Si Jones est devenue la femme à barbe la plus célèbre de l’époque grâce à sa participation à l’incontournable spectacle de Barnum, elle était loin d’être la seule à souffrir d’une telle condition.
Née en 1834, la Mexicaine Julia Pastrana était presque entièrement couverte de poils, ce qui lui valait le surnom de « femme singe ». Elle tourna à travers toute l‘Europe au milieu du 19e siècle, et à sa mort en 1860, son corps fut momifié et exhibé pendant des décennies.
Tout comme Pastrana avant elle, Annie Jones peine à s’épanouir en dehors de la scène. En 1880, elle épouse Richard Elliot, un « aboyeur » (l’homme qui attire l’attention des passants et les invite à assister au spectacle), alors qu’elle est âgée de seulement quinze ans. Mais en raison de cette forte différence d’âge, ses parents désapprouvent leur union.
Néanmoins, leur mariage va durer quinze ans et se terminera par un divorce en 1895. Peu de temps après, Jones épouse un certain William Donovan, qui devient officiellement son producteur et avec qui elle tourne à travers l’Europe entière pendant quatre ans.

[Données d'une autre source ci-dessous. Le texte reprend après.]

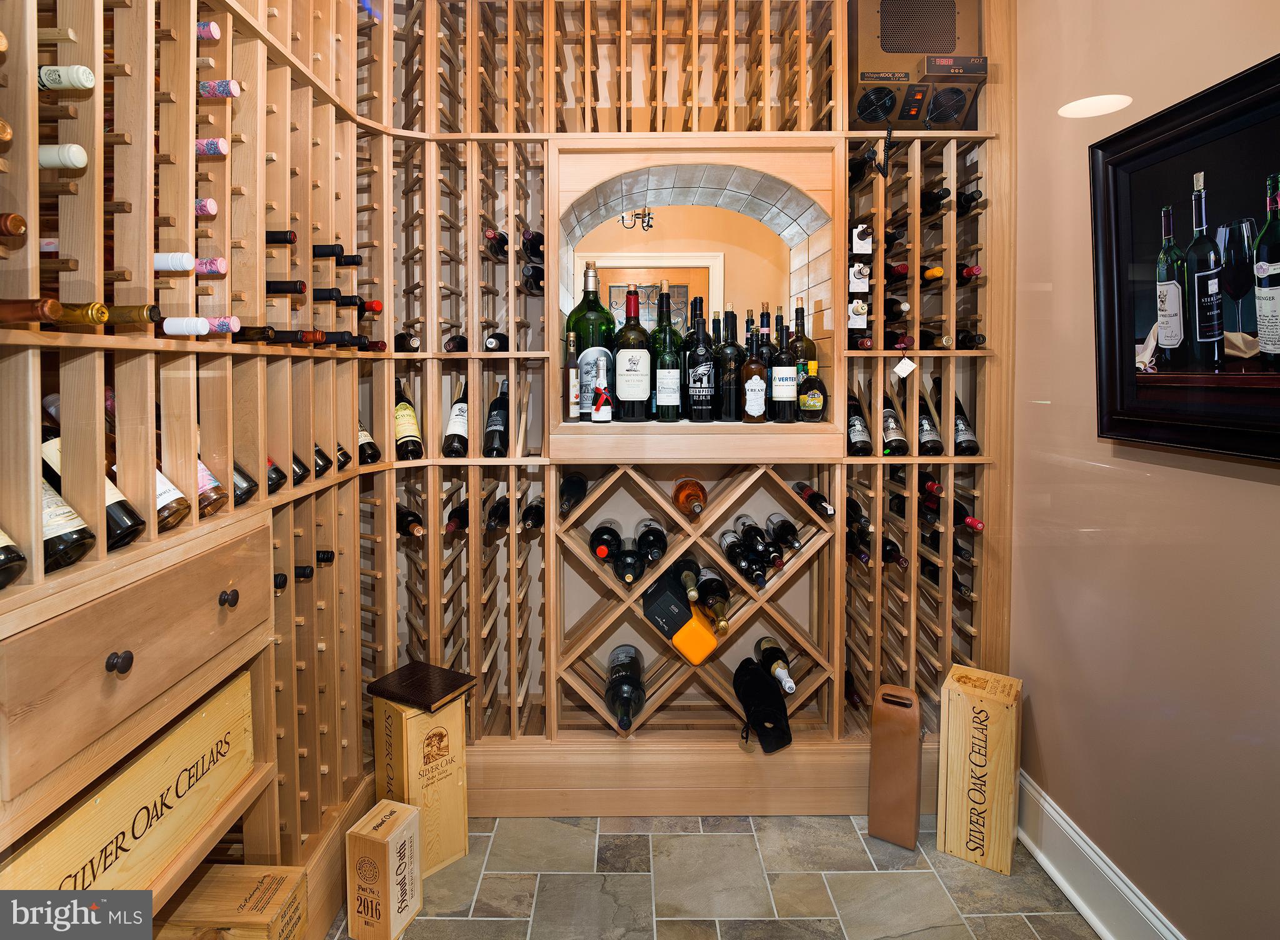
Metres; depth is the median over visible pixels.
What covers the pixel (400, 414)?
wine bottle
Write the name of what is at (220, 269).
wine bottle
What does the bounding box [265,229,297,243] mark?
wine bottle
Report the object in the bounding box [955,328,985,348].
wine bottle
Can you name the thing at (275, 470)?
wine bottle
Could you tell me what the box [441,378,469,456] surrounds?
wine bottle
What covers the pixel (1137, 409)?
framed picture
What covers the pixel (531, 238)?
wine bottle
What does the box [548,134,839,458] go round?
niche
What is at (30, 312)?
wine bottle
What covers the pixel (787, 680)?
wine bottle
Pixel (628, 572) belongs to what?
wine bottle
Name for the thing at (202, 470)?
wine bottle
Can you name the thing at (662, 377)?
wine bottle
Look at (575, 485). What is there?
wine bottle
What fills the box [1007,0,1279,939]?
right wall
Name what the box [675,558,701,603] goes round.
wine bottle
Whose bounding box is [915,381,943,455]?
wine bottle
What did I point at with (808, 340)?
wine bottle
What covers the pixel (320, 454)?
wine bottle
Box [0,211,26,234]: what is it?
wine bottle
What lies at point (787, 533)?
wine bottle
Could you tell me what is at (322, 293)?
wine bottle
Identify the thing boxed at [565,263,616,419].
green bottle
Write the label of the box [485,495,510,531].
wine bottle
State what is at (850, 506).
wine bottle
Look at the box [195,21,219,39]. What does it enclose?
wine bottle
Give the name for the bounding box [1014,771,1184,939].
baseboard
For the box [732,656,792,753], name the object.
wine bag
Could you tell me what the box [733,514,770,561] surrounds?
wine bottle
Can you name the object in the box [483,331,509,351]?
wine bottle
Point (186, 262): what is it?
wine bottle
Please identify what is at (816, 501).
wine bottle
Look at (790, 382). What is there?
wine bottle
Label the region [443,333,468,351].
wine bottle
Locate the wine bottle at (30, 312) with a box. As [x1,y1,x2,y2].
[0,296,63,323]
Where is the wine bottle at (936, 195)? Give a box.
[920,185,951,213]
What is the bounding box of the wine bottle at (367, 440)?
[357,417,381,465]
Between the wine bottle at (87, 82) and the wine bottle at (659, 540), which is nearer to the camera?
the wine bottle at (87, 82)
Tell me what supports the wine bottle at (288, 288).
in the wine rack
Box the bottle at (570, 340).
[563,328,581,420]
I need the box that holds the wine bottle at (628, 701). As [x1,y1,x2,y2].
[605,643,646,731]
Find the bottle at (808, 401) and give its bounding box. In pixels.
[797,358,827,421]
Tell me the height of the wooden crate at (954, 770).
0.542 m
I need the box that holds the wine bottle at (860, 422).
[845,389,872,456]
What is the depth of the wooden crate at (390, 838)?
1.65 m
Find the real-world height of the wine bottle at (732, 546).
0.085 m
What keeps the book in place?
on the wooden crate at (455, 712)
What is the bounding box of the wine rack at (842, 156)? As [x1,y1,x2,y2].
[362,1,1014,810]
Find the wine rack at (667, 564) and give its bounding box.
[549,463,839,741]
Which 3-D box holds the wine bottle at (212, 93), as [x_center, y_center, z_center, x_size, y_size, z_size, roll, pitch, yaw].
[-0.958,-0.774,1.311,0.261,0.066,0.058,0,4,0]
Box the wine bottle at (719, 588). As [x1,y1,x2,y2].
[693,566,732,632]
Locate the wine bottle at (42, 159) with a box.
[38,144,88,168]
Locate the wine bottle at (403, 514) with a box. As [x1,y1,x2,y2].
[395,503,423,535]
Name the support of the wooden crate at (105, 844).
in the wine rack
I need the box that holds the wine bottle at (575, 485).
[558,471,588,515]
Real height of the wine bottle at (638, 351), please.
0.432 m
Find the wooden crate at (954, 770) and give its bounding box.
[938,663,1021,874]
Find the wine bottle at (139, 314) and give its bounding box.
[98,303,161,325]
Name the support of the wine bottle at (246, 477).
in the wine rack
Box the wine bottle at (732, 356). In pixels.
[716,306,742,421]
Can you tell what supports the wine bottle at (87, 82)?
in the wine rack
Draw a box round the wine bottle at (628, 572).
[613,537,644,584]
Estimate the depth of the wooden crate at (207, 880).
1.36 m
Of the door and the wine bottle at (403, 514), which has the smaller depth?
the wine bottle at (403, 514)
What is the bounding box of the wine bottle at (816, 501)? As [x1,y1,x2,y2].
[791,480,835,518]
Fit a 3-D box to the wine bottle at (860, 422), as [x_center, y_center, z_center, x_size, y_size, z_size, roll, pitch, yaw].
[0.778,-0.124,2.265,0.079,0.224,0.211,0,4,0]
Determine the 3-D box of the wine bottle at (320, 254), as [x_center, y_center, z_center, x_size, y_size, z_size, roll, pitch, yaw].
[-0.901,-0.570,1.756,0.257,0.074,0.063,0,4,0]
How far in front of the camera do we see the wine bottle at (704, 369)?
2.02 m
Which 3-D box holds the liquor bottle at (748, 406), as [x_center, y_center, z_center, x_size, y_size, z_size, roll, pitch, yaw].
[0.386,-0.270,2.104,0.093,0.303,0.091,0,4,0]
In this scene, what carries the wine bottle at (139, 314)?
in the wine rack
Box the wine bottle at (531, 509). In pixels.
[520,495,545,530]
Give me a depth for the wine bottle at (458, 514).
2.15 m
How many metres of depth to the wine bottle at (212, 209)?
1.27 m
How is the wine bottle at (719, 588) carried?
in the wine rack at (667, 564)
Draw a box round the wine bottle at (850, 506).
[844,495,870,535]
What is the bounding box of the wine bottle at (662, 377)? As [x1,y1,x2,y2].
[650,282,681,420]
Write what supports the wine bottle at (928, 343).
in the wine rack at (842, 156)
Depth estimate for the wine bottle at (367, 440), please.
2.05 m
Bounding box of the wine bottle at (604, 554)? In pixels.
[590,518,623,566]
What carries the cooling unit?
on the wine rack at (842, 156)
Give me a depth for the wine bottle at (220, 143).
1.27 m
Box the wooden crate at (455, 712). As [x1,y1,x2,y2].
[371,690,469,876]
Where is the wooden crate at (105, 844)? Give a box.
[0,666,258,897]
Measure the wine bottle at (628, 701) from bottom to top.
0.150 m
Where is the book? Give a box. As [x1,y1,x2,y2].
[366,661,475,713]
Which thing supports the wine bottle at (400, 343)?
in the wine rack at (842, 156)
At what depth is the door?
4.17 m
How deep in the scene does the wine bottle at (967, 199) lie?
2.12 m
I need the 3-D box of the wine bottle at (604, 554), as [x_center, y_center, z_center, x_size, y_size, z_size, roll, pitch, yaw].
[-0.117,0.280,2.142,0.101,0.101,0.312,0,4,0]
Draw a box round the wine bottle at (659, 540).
[635,518,668,565]
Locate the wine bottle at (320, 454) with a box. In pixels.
[312,442,332,476]
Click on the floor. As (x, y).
(972, 875)
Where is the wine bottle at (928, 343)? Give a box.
[916,328,950,349]
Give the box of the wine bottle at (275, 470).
[265,454,287,493]
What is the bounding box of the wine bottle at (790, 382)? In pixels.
[768,301,798,421]
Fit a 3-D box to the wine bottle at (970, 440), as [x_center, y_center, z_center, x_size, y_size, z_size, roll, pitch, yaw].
[1.122,-0.136,2.236,0.092,0.255,0.238,0,4,0]
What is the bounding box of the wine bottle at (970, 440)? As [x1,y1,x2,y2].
[936,383,979,456]
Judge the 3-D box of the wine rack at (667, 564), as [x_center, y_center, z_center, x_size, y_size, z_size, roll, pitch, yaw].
[0.179,0.473,2.214,0.957,0.905,0.362,0,4,0]
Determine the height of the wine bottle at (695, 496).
0.102 m
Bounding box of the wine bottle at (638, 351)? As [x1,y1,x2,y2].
[614,284,651,420]
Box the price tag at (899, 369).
[891,356,916,378]
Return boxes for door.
[576,253,719,335]
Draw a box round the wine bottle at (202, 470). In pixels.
[195,455,226,517]
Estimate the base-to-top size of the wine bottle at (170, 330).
0.050 m
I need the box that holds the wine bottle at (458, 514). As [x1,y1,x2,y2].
[445,498,469,533]
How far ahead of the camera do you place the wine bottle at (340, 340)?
1.68 m
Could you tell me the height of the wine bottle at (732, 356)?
0.376 m
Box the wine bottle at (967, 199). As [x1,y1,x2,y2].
[955,188,983,215]
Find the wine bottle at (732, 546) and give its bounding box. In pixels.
[718,528,749,578]
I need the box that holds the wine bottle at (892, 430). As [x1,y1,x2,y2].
[881,391,908,456]
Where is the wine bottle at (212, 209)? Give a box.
[195,198,218,216]
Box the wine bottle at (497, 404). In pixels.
[481,379,508,457]
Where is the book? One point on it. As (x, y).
(447, 685)
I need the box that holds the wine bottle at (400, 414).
[394,378,421,459]
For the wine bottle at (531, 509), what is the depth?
2.15 m
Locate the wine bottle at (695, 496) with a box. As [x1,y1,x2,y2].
[671,476,706,518]
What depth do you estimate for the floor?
1.82 m
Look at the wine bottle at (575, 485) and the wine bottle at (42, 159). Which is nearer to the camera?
the wine bottle at (42, 159)
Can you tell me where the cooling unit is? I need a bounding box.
[849,0,986,129]
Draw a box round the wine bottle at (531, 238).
[520,229,544,260]
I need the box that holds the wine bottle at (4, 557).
[0,528,26,590]
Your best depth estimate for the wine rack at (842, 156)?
1.94 m
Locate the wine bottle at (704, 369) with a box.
[685,293,717,420]
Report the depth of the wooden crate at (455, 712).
1.88 m
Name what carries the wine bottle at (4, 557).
in the wine rack
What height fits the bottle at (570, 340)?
0.294 m
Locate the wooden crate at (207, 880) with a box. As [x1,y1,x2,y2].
[156,864,312,939]
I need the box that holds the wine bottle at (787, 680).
[755,636,795,693]
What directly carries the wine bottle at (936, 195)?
in the wine rack at (842, 156)
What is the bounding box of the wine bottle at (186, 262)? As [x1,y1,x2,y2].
[151,252,194,271]
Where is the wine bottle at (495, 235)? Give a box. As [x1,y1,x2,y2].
[485,227,509,258]
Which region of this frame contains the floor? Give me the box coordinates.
[334,810,1101,939]
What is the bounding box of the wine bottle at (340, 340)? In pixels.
[314,330,362,346]
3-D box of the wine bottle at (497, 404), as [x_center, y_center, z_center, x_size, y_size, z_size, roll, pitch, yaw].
[-0.495,-0.133,2.191,0.091,0.255,0.228,0,4,0]
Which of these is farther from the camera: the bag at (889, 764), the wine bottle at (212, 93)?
the bag at (889, 764)
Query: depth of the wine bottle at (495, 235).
2.13 m
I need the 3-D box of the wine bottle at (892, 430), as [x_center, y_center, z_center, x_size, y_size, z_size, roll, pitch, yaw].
[0.897,-0.122,2.241,0.083,0.225,0.218,0,4,0]
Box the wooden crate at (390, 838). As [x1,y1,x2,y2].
[343,796,421,939]
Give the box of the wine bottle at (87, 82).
[38,65,96,89]
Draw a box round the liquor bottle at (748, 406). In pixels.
[740,334,769,422]
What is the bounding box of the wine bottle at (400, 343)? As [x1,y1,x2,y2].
[393,330,420,352]
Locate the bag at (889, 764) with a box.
[868,684,922,848]
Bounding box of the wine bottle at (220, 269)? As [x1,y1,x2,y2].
[195,256,228,275]
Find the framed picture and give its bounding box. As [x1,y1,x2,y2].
[1089,50,1279,464]
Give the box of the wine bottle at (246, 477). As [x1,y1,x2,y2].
[231,458,258,505]
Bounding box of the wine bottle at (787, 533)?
[765,513,802,553]
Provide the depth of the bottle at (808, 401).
2.08 m
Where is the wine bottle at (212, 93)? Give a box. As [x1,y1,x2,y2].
[196,78,242,97]
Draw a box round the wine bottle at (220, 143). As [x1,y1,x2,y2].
[195,137,228,156]
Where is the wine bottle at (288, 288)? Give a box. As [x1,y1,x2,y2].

Lorsque son époux meurt subitement, elle décide de rejoindre sa seule véritable maison : le cirque Barnum.
LORSQUE SON SECOND MARI MEURT SUBITEMENT, ANNIE JONES EST CONTRAINTE DE REJOINDRE LE CIRQUE BARNUM, SA SEULE VÉRITABLE MAISON
Bien que Jones doive ses importants revenus et sa célébrité au fait d’avoir été présentée comme un « monstre » par Barnum durant la quasi-totalité de sa vie, elle décide de se battre pour que ce terme ne soit plus utilisé pour qualifier les artistes présentant certaines particularités ou malformations physiques rares. Elle décède des suites de la tuberculose en 1902, à seulement 37 ans.